Obama pledges justice in visit to Dutch embassy
WASHINGTON (AP) — President Barack Obama paid tribute Tuesday to the nearly 200 citizens of the Netherlands who died when a Malaysia Airlines flight was shot down in Ukraine, visiting the Netherlands Embassy in Washington and pledging unity during a phone call with the Dutch leader.
At the embassy, Obama said he wanted to assure the Dutch people that the U.S. will work with them to recover the bodies of their loved ones, to ensure a proper investigation and to bring those responsible to justice.
Adding his inscription to a condolence book, Obama said the sorrow Americans feel over the tragedy is made even more acute by the deep ties between the U.S. and the Netherlands.

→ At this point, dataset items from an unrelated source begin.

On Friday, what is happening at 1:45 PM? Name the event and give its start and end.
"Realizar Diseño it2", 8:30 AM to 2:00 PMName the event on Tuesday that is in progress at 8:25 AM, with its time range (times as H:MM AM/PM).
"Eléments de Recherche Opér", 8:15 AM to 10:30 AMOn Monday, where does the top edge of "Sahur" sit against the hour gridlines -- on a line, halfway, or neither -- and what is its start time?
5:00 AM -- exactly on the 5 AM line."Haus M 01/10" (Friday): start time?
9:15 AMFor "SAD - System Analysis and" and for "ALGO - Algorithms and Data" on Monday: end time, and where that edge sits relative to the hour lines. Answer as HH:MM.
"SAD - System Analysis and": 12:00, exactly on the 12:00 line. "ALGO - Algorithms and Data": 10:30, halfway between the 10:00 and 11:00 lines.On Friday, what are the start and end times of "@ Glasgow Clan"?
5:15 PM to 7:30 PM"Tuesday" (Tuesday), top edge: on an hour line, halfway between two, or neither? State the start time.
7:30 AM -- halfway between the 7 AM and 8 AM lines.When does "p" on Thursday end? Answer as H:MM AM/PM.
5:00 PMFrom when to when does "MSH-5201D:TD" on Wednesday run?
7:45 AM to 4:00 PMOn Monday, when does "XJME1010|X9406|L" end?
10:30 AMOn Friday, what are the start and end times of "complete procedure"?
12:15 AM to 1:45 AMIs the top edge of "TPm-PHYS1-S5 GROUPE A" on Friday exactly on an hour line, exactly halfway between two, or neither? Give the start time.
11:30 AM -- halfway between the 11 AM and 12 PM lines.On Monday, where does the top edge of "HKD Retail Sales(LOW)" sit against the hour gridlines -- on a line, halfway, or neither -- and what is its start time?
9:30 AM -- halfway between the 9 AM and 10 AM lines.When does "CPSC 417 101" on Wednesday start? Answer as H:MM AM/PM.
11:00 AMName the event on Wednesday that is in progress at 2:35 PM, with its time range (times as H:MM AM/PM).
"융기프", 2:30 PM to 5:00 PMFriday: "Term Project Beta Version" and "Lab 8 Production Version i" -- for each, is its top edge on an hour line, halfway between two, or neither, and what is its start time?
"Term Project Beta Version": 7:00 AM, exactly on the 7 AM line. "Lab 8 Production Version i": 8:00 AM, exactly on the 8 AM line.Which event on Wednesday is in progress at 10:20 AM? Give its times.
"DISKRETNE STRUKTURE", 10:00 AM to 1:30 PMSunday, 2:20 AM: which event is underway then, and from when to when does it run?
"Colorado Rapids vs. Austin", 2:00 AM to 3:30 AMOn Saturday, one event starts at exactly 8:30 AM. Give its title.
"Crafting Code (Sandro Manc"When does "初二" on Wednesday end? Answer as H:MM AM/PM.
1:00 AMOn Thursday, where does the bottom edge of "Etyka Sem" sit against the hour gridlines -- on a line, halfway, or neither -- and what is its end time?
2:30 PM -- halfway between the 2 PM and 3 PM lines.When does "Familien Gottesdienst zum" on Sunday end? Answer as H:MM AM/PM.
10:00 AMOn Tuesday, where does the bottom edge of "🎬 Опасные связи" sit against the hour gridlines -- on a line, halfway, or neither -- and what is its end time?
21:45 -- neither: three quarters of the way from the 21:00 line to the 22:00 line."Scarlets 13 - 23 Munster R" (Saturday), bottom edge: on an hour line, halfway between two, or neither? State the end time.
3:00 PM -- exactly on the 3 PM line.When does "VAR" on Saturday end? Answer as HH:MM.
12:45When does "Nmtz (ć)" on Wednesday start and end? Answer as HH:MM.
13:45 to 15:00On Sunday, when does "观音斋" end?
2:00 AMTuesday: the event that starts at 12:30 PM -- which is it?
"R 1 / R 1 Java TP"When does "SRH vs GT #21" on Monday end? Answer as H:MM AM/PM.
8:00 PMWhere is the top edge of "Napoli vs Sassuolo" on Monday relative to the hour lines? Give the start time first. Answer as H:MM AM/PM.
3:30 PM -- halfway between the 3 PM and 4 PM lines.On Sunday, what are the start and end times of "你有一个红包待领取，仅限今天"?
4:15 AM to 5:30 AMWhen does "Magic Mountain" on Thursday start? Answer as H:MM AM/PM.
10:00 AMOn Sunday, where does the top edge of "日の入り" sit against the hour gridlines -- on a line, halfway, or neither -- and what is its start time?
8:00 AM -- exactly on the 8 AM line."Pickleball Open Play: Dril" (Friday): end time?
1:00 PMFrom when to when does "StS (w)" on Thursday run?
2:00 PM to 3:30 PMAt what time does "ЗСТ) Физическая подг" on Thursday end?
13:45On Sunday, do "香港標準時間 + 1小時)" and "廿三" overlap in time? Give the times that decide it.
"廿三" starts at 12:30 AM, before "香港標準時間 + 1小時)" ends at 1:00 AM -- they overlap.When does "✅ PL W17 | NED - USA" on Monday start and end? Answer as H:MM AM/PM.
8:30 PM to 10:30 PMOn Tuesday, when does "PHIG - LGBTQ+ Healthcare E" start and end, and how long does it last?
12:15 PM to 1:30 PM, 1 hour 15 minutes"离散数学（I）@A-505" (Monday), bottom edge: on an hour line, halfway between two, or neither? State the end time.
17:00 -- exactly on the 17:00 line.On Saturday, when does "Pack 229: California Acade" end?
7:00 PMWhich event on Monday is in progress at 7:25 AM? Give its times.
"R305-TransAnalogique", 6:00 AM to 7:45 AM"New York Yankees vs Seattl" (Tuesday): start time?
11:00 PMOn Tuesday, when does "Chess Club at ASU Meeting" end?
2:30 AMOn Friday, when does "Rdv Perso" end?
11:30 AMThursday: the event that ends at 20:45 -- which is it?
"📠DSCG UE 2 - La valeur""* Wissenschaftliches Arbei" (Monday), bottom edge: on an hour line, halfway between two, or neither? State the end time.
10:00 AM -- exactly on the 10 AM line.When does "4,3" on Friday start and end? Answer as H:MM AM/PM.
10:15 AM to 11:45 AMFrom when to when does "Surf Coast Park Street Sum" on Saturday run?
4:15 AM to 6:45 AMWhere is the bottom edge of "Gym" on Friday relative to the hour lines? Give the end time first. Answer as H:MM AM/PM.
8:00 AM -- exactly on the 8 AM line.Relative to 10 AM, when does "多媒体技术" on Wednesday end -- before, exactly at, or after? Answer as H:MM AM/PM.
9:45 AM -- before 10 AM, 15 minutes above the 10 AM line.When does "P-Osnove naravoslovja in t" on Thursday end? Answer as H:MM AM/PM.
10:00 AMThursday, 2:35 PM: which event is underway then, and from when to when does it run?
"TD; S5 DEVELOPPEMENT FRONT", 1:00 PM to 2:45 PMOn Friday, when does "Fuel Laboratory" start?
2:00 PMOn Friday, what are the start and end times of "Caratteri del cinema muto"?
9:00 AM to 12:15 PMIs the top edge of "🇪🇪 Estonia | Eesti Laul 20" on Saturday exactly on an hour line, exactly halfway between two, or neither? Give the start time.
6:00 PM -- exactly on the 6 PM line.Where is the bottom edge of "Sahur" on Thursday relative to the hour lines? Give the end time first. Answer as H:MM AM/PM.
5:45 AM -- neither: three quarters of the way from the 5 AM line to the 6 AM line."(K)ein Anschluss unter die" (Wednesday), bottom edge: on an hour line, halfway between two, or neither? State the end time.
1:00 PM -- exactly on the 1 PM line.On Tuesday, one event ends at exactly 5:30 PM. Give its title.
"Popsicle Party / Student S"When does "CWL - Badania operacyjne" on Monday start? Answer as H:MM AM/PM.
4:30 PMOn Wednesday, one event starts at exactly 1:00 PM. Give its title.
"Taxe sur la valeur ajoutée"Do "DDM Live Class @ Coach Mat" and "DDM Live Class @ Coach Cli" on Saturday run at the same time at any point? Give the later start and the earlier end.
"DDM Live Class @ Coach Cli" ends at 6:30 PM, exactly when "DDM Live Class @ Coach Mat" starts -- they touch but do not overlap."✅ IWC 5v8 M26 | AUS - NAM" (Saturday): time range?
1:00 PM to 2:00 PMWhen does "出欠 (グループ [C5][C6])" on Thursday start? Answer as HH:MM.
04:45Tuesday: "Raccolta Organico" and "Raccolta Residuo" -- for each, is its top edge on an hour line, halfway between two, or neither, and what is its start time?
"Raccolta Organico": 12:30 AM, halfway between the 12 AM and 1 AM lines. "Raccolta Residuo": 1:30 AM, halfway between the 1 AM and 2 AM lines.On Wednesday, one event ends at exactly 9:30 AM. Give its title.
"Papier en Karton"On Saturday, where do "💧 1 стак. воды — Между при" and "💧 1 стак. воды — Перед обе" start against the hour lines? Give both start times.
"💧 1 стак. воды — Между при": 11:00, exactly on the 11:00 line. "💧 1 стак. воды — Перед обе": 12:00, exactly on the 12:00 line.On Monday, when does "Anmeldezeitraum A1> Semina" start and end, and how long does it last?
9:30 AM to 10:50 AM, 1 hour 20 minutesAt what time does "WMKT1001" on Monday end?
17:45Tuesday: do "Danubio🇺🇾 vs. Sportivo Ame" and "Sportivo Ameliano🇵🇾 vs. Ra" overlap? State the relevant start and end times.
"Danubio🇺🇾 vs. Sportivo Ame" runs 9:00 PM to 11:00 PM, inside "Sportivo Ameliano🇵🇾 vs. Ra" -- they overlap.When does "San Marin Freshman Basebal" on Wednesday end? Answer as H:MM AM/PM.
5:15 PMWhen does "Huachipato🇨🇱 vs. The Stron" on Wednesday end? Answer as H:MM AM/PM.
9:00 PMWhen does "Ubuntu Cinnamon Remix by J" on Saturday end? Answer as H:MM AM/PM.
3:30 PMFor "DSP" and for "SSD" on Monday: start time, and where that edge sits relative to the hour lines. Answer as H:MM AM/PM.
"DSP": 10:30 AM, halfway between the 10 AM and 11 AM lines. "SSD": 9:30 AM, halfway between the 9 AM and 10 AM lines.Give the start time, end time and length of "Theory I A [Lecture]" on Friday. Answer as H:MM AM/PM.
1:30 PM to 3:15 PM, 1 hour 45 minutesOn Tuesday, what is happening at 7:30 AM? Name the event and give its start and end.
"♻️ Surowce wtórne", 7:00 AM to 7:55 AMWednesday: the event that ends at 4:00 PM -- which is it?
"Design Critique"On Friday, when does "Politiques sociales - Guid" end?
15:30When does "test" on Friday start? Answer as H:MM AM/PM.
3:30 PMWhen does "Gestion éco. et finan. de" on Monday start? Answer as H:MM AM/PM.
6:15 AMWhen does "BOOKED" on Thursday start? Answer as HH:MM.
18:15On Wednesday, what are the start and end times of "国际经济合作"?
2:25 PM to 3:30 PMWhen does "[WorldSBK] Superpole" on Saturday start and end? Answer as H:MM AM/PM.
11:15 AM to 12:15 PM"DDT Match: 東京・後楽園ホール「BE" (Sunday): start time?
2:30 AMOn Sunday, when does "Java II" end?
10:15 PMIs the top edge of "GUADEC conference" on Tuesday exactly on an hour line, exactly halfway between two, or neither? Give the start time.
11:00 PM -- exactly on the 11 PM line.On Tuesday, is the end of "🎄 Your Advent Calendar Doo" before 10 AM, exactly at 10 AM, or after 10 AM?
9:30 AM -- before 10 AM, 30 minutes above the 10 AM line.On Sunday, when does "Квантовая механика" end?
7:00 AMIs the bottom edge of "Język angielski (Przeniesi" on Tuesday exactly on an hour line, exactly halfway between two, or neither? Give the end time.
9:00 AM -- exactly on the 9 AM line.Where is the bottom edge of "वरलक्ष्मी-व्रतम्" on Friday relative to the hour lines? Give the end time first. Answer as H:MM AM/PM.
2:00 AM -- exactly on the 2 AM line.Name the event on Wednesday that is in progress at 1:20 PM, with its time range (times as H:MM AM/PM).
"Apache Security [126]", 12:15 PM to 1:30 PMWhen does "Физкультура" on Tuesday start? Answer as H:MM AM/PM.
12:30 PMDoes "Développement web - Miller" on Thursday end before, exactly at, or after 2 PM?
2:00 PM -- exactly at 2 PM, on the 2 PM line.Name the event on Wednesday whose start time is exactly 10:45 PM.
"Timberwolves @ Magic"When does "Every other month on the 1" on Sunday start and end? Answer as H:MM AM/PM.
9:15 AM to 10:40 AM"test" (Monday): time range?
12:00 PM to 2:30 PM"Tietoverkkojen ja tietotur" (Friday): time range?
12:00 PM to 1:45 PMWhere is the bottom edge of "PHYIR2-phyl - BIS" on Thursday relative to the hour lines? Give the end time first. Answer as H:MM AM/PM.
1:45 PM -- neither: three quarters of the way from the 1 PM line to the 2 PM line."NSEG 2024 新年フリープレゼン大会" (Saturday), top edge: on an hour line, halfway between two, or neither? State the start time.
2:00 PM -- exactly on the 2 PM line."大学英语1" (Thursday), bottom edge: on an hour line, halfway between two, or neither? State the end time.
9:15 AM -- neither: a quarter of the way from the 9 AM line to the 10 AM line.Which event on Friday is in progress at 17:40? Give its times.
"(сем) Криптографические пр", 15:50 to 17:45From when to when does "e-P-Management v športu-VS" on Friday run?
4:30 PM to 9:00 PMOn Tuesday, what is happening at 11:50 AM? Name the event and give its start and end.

"Bound by that friendship, we will not rest until we are certain that justice is done," Obama wrote.
Out of the 298 passengers and crew killed on the flight bound for Malaysia from Amsterdam, the Netherlands was the hardest hit nation, losing 193 citizens.
In a phone call later, Obama and Prime Minister Mark Rutte discussed concerns that Russia was continuing to send weapons and fighters into Ukraine to support pro-Russian separatists, the White House said. The U.S. has accused those separatists of launching the missile that brought down the plane.